> Aim:
Copy the lines of the items below word for word, from the line holding "scientific name: Catopsilia pyranthe" through the line holding "family: Rosaceae", both included. Leave the pictures out of your answer.

Data entries:
════════

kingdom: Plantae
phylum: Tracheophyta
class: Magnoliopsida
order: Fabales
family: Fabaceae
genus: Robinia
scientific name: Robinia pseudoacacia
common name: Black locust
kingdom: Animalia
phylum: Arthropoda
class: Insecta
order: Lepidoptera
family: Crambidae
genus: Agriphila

════════

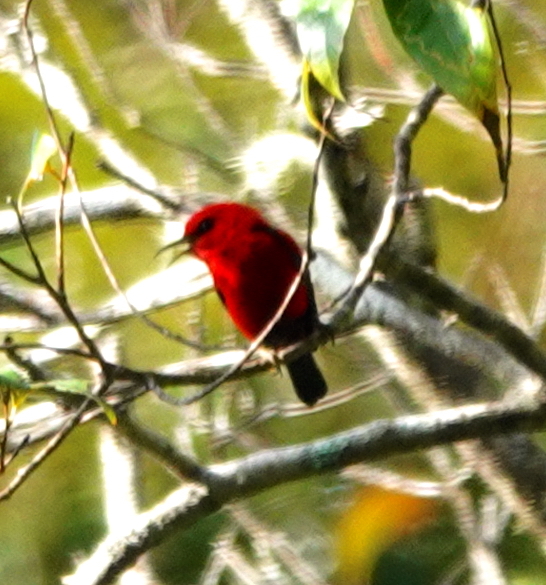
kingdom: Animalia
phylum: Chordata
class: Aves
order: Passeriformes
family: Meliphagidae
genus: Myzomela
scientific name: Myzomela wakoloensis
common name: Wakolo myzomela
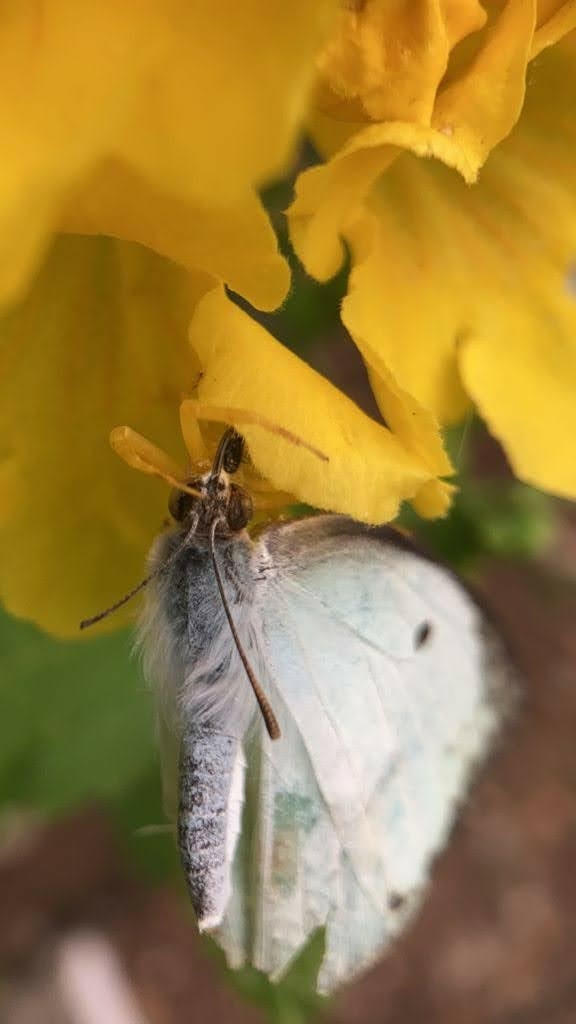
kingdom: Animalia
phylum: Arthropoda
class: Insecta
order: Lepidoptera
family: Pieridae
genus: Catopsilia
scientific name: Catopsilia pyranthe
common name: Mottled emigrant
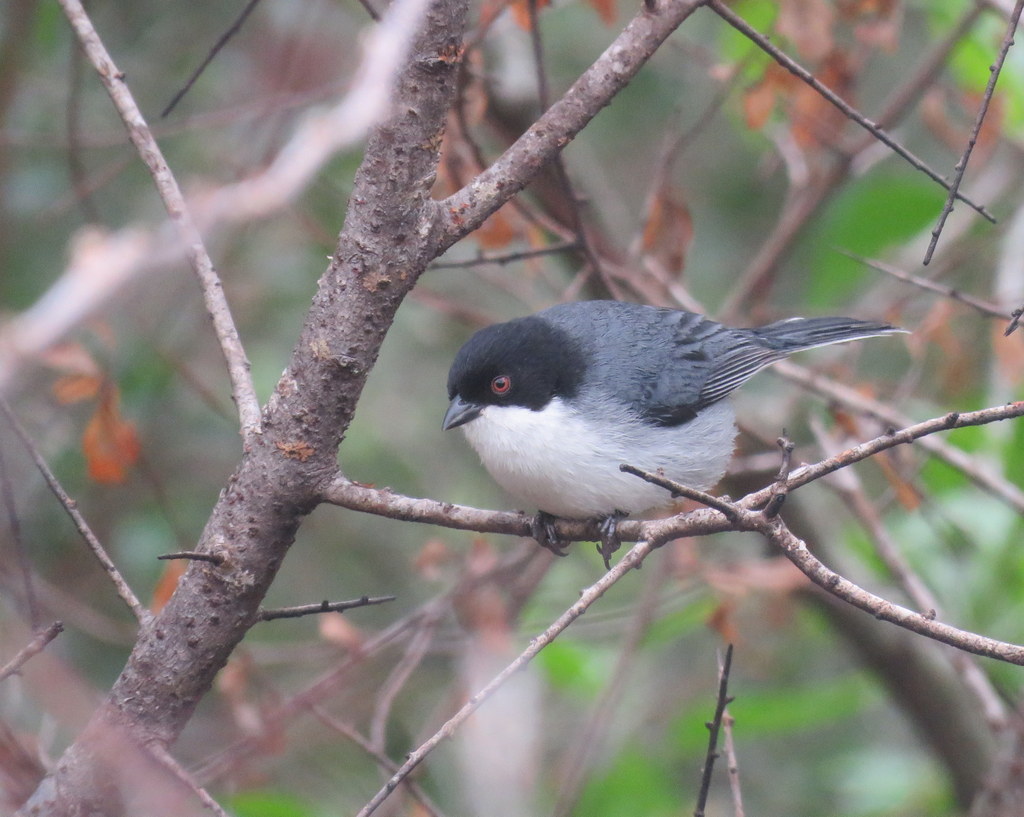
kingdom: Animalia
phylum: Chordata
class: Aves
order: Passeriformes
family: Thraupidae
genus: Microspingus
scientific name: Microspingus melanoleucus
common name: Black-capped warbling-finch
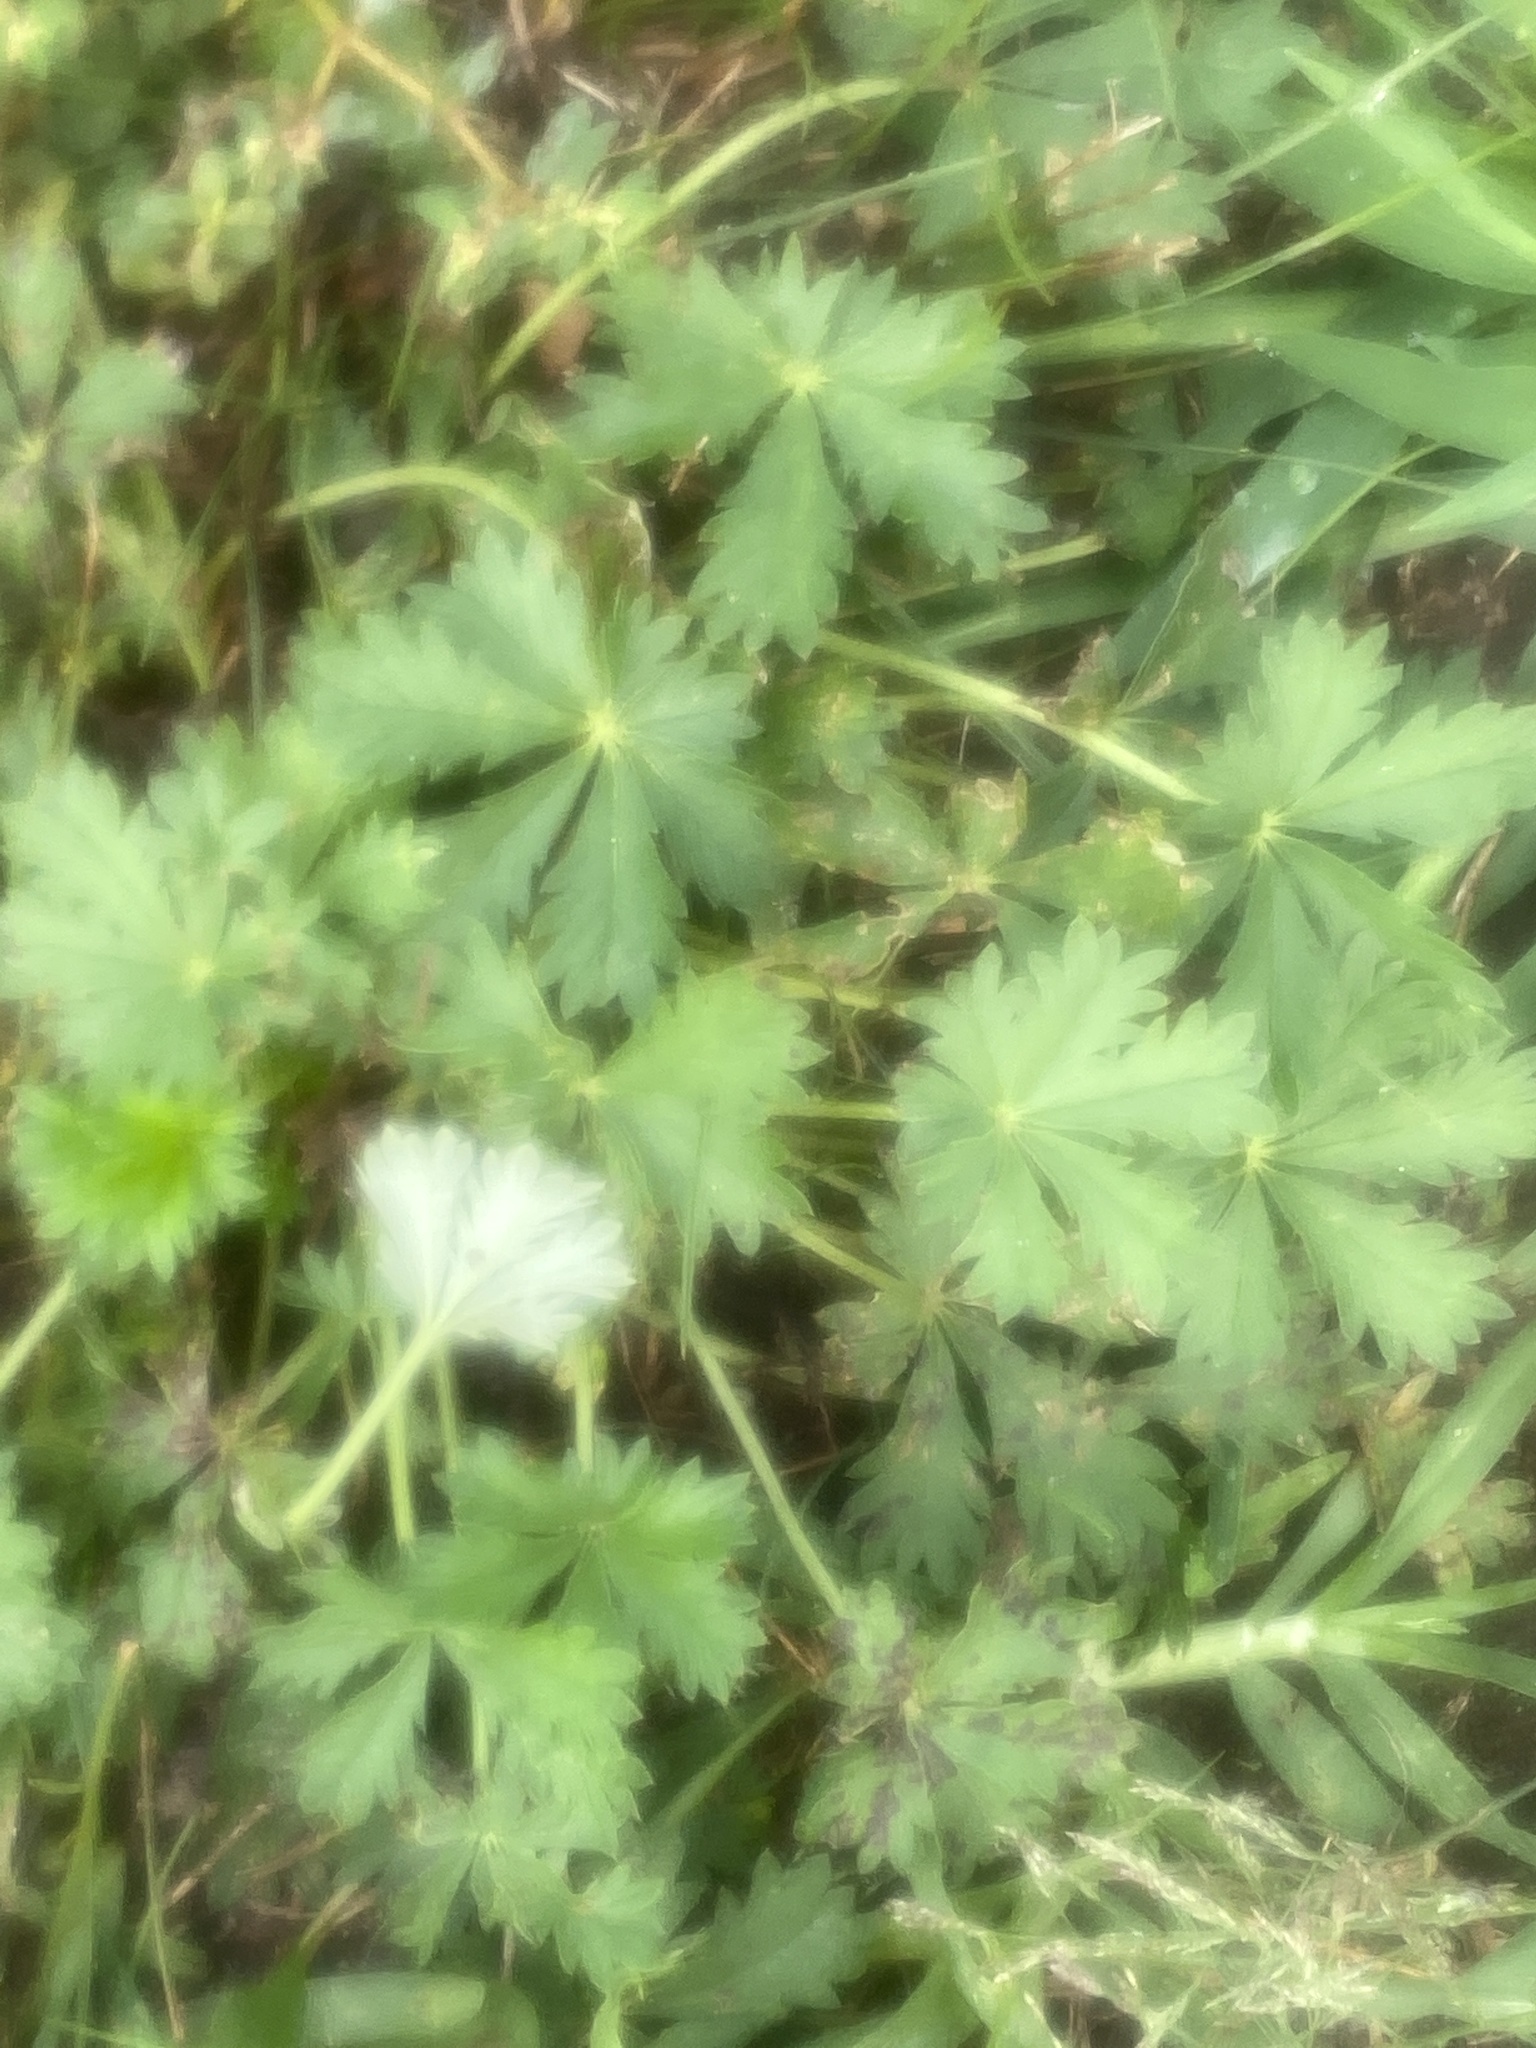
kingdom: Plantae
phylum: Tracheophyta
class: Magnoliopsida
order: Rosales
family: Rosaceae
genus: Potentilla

════════

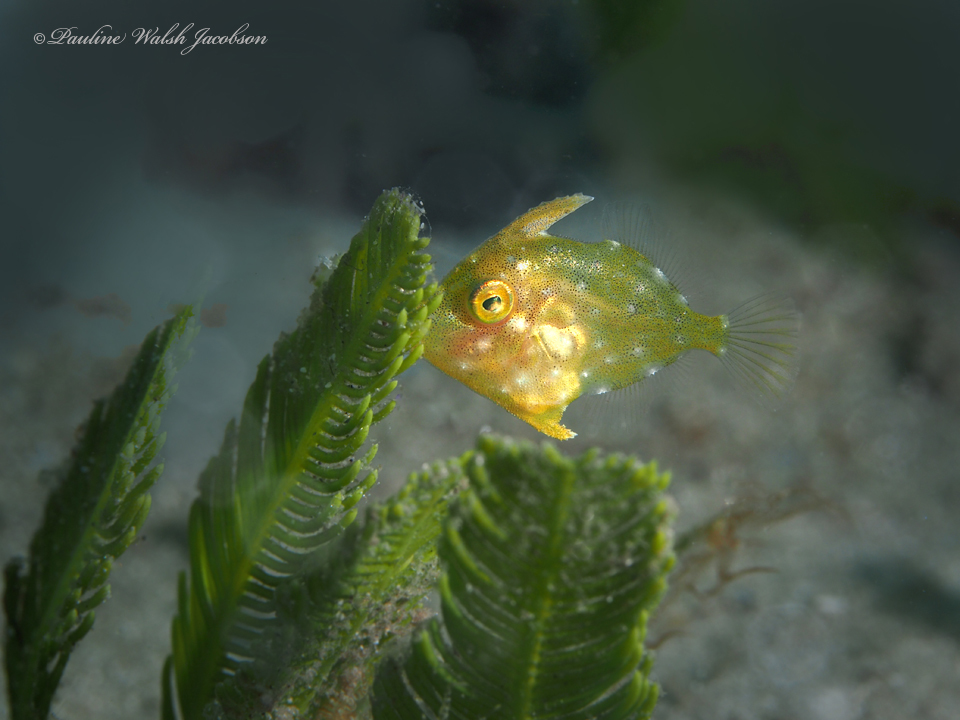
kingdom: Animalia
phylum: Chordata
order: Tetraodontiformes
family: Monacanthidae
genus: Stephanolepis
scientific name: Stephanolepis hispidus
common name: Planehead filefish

════════

> Result below:
scientific name: Catopsilia pyranthe
common name: Mottled emigrant
kingdom: Animalia
phylum: Chordata
class: Aves
order: Passeriformes
family: Thraupidae
genus: Microspingus
scientific name: Microspingus melanoleucus
common name: Black-capped warbling-finch
kingdom: Plantae
phylum: Tracheophyta
class: Magnoliopsida
order: Rosales
family: Rosaceae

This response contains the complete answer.